Joni: People look at me in my wheelchair after 32 years. I smile; I appear to be successful. But when I am with a person who has recently gone through trauma or grief — a spouse has left, she has given birth to a baby with multiple handicaps or has lost a loved one in an accident — I tell that person quite frankly about the way I wake up every morning.

Just because I’ve been in a wheelchair for 32 years doesn’t make me a professional. I wake up in the morning and hear my girlfriend come to the door. My husband has already left for work. I hear water running for coffee in the kitchen. And usually — 95 percent of the time — this is what I pray: "Lord, I cannot do this. I have no resources for this. I am tired of living in a wheelchair. Thirty-two years is a long time. For me to live is Christ, but to die would be gain. I have no smile for this woman when she comes to my bedroom door in a few minutes. I need You, Lord Jesus. I need You desperately. I need You urgently. Would You please give me power and strength and perspective? Would You please give me a smile for this woman who is about to walk through this bedroom door? Would You please let me borrow Your smile?"

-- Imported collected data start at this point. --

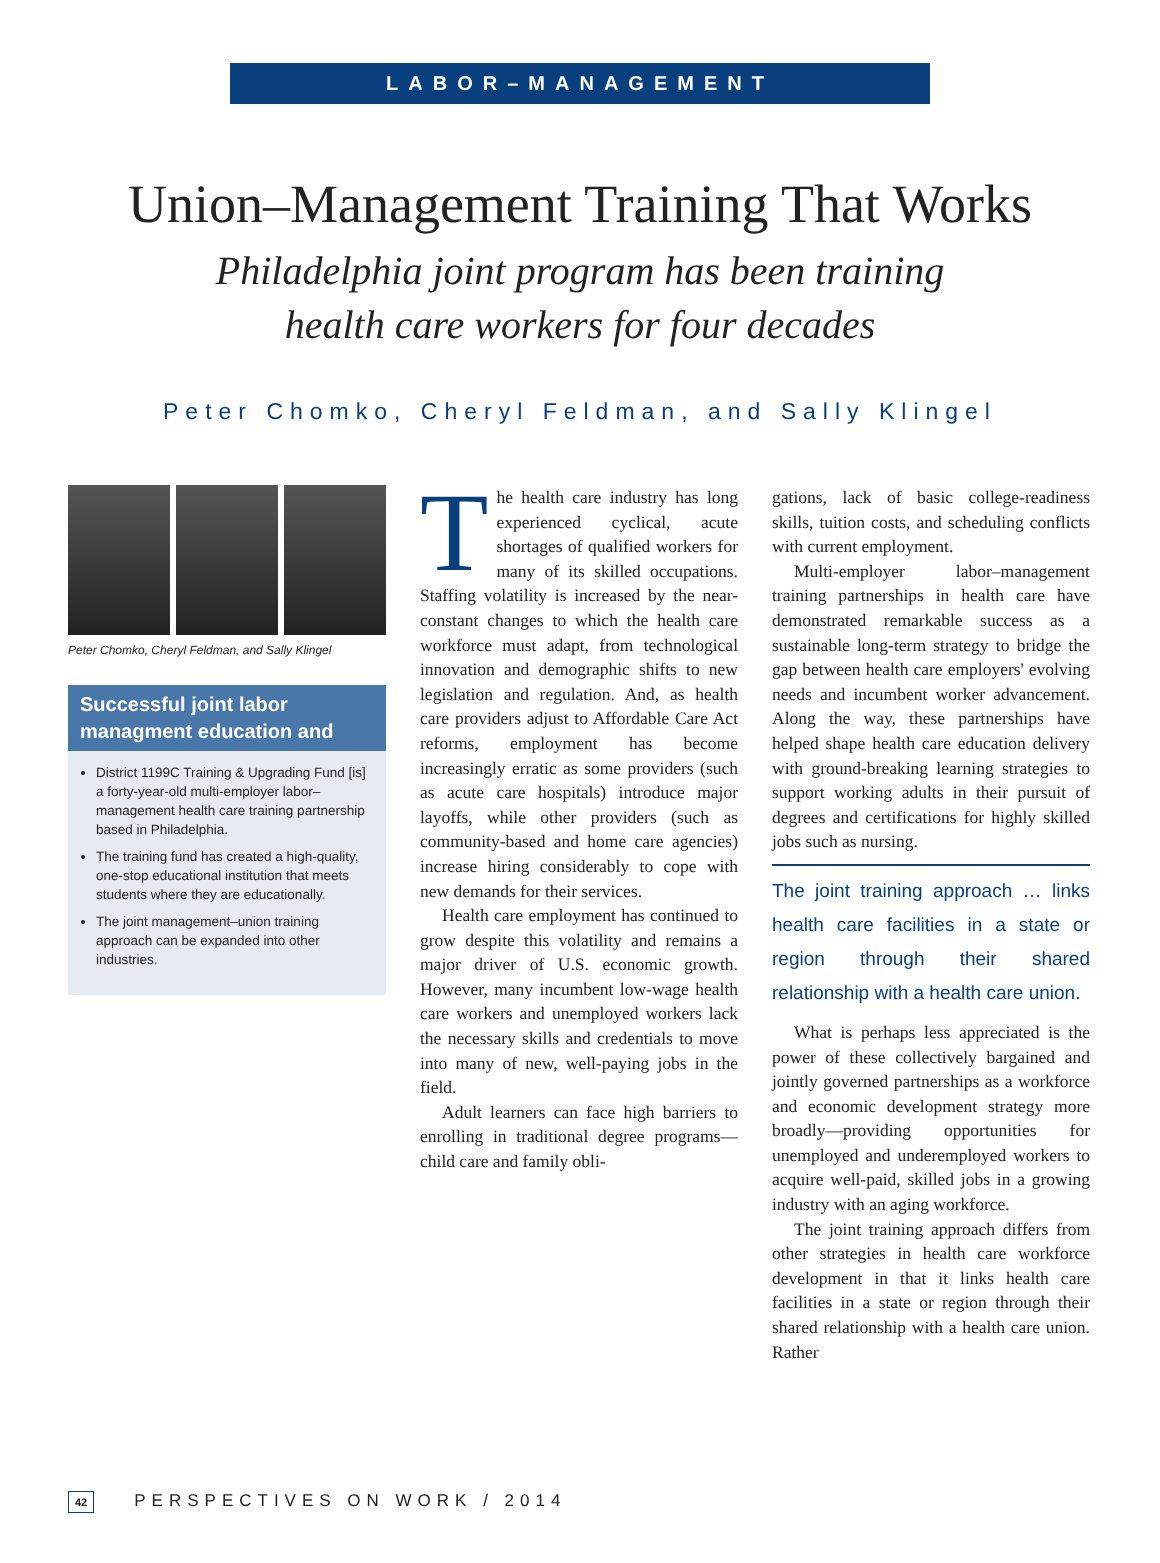LABOR–MANAGEMENT
Union–Management Training That Works
Philadelphia joint program has been training
health care workers for four decades
Peter Chomko, Cheryl Feldman, and Sally Klingel
Peter Chomko, Cheryl Feldman, and Sally Klingel
Successful joint labor managment education and
District 1199C Training & Upgrading Fund [is] a forty-year-old multi-employer labor–management health care training partnership based in Philadelphia.
The training fund has created a high-quality, one-stop educational institution that meets students where they are educationally.
The joint management–union training approach can be expanded into other industries.
The health care industry has long experienced cyclical, acute shortages of qualified workers for many of its skilled occupations. Staffing volatility is increased by the near-constant changes to which the health care workforce must adapt, from technological innovation and demographic shifts to new legislation and regulation. And, as health care providers adjust to Affordable Care Act reforms, employment has become increasingly erratic as some providers (such as acute care hospitals) introduce major layoffs, while other providers (such as community-based and home care agencies) increase hiring considerably to cope with new demands for their services.
Health care employment has continued to grow despite this volatility and remains a major driver of U.S. economic growth. However, many incumbent low-wage health care workers and unemployed workers lack the necessary skills and credentials to move into many of new, well-paying jobs in the field.
Adult learners can face high barriers to enrolling in traditional degree programs—child care and family obli-
gations, lack of basic college-readiness skills, tuition costs, and scheduling conflicts with current employment.
Multi-employer labor–management training partnerships in health care have demonstrated remarkable success as a sustainable long-term strategy to bridge the gap between health care employers' evolving needs and incumbent worker advancement. Along the way, these partnerships have helped shape health care education delivery with ground-breaking learning strategies to support working adults in their pursuit of degrees and certifications for highly skilled jobs such as nursing.
The joint training approach … links health care facilities in a state or region through their shared relationship with a health care union.
What is perhaps less appreciated is the power of these collectively bargained and jointly governed partnerships as a workforce and economic development strategy more broadly—providing opportunities for unemployed and underemployed workers to acquire well-paid, skilled jobs in a growing industry with an aging workforce.
The joint training approach differs from other strategies in health care workforce development in that it links health care facilities in a state or region through their shared relationship with a health care union. Rather
42 PERSPECTIVES ON WORK / 2014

Then when my girlfriend comes through the bedroom door, I turn my head on the pillow and my mouth cracks into a smile that’s sent straight from heaven.

God resists the proud; that is, the self-reliant or the self-resourceful. The people who, when the alarm clock rings, throw back the covers, hop out of bed, take a quick shower, give God a tip of the hat with a quick quiet time and race out the door on automatic. God resists people like that. And it’s little wonder that the church today lacks power. We are supposed to be boasting in our weaknesses; we are supposed to be delighting in our limitations and infirmities; we are to be glorying in them. Because, as the apostle Paul says, then we know Christ’s power rests on us.

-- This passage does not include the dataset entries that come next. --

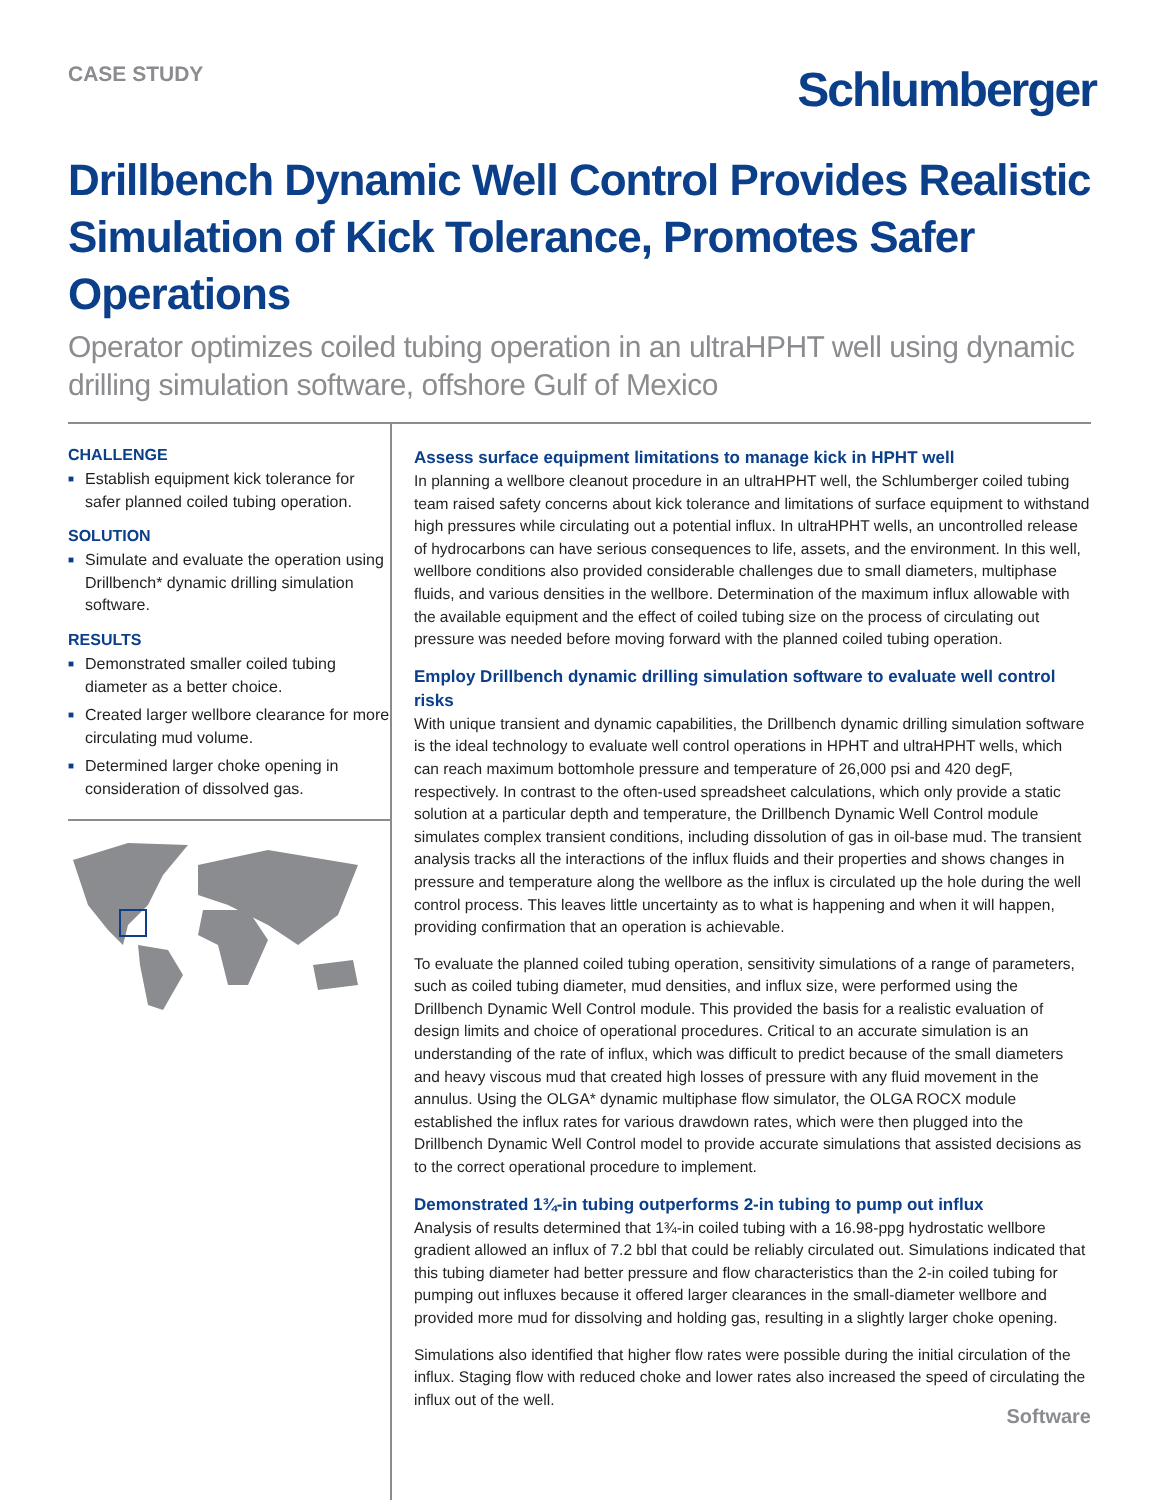CASE STUDY
Schlumberger
Drillbench Dynamic Well Control Provides Realistic Simulation of Kick Tolerance, Promotes Safer Operations
Operator optimizes coiled tubing operation in an ultraHPHT well using dynamic drilling simulation software, offshore Gulf of Mexico
CHALLENGE
■ Establish equipment kick tolerance for safer planned coiled tubing operation.
SOLUTION
■ Simulate and evaluate the operation using Drillbench* dynamic drilling simulation software.
RESULTS
■ Demonstrated smaller coiled tubing diameter as a better choice.
■ Created larger wellbore clearance for more circulating mud volume.
■ Determined larger choke opening in consideration of dissolved gas.
Assess surface equipment limitations to manage kick in HPHT well
In planning a wellbore cleanout procedure in an ultraHPHT well, the Schlumberger coiled tubing team raised safety concerns about kick tolerance and limitations of surface equipment to withstand high pressures while circulating out a potential influx. In ultraHPHT wells, an uncontrolled release of hydrocarbons can have serious consequences to life, assets, and the environment. In this well, wellbore conditions also provided considerable challenges due to small diameters, multiphase fluids, and various densities in the wellbore. Determination of the maximum influx allowable with the available equipment and the effect of coiled tubing size on the process of circulating out pressure was needed before moving forward with the planned coiled tubing operation.
Employ Drillbench dynamic drilling simulation software to evaluate well control risks
With unique transient and dynamic capabilities, the Drillbench dynamic drilling simulation software is the ideal technology to evaluate well control operations in HPHT and ultraHPHT wells, which can reach maximum bottomhole pressure and temperature of 26,000 psi and 420 degF, respectively. In contrast to the often-used spreadsheet calculations, which only provide a static solution at a particular depth and temperature, the Drillbench Dynamic Well Control module simulates complex transient conditions, including dissolution of gas in oil-base mud. The transient analysis tracks all the interactions of the influx fluids and their properties and shows changes in pressure and temperature along the wellbore as the influx is circulated up the hole during the well control process. This leaves little uncertainty as to what is happening and when it will happen, providing confirmation that an operation is achievable.
To evaluate the planned coiled tubing operation, sensitivity simulations of a range of parameters, such as coiled tubing diameter, mud densities, and influx size, were performed using the Drillbench Dynamic Well Control module. This provided the basis for a realistic evaluation of design limits and choice of operational procedures. Critical to an accurate simulation is an understanding of the rate of influx, which was difficult to predict because of the small diameters and heavy viscous mud that created high losses of pressure with any fluid movement in the annulus. Using the OLGA* dynamic multiphase flow simulator, the OLGA ROCX module established the influx rates for various drawdown rates, which were then plugged into the Drillbench Dynamic Well Control model to provide accurate simulations that assisted decisions as to the correct operational procedure to implement.
Demonstrated 1¾-in tubing outperforms 2-in tubing to pump out influx
Analysis of results determined that 1¾-in coiled tubing with a 16.98-ppg hydrostatic wellbore gradient allowed an influx of 7.2 bbl that could be reliably circulated out. Simulations indicated that this tubing diameter had better pressure and flow characteristics than the 2-in coiled tubing for pumping out influxes because it offered larger clearances in the small-diameter wellbore and provided more mud for dissolving and holding gas, resulting in a slightly larger choke opening.
Simulations also identified that higher flow rates were possible during the initial circulation of the influx. Staging flow with reduced choke and lower rates also increased the speed of circulating the influx out of the well.
Software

Our weaknesses force us to go to God out of desperate need. Then God delights to pour out His grace.

Evangel: How do you keep yourself refreshed in the Lord?

Joni: My hobby is to memorize hymns — all the stanzas. There’s good theology in some of the ancient hymns. The lines are so full of wonderful hooks and barbs for my thought life.

I carry a hymnbook in my van. When I’m at a doctors appointment or at the drugstore in a long line, I often sing. That’s usually a conversation opener. People will say, "My, you’re a happy person." And I’ll use it as a springboard to say, "It’s only because I have a reason for living." And invariably they ask, "What’s that?"

Evangel: Tell us about your Wheels for the World program.

Joni: We collect used wheelchairs, by working with churches and/or Christian radio stations and ship them to one of three prisons where inmates fix them like new. We partner with corporations that ship cargo containers overseas. Occupational and physical therapists fit these wheelchairs to people with disabilities. The individual receives a Bible and is connected with a church in the community. We do disability ministry training.

Evangel: When God Weeps is your latest book. What has been the response?

Joni: I have gotten an unusually large amount of response from people who have been devastated by suffering and are in an absolute quandary to understand the goodness of God in it all. They feel like their lives are spinning out of control, but they read that book and realize that God is good in the midst of suffering.

We need to be reminded often that we’re stronger when we recognize our weaknesses; we’re richer when we recognize our poverty. That’s what Jesus teaches in the Beatitudes in Matthew 5.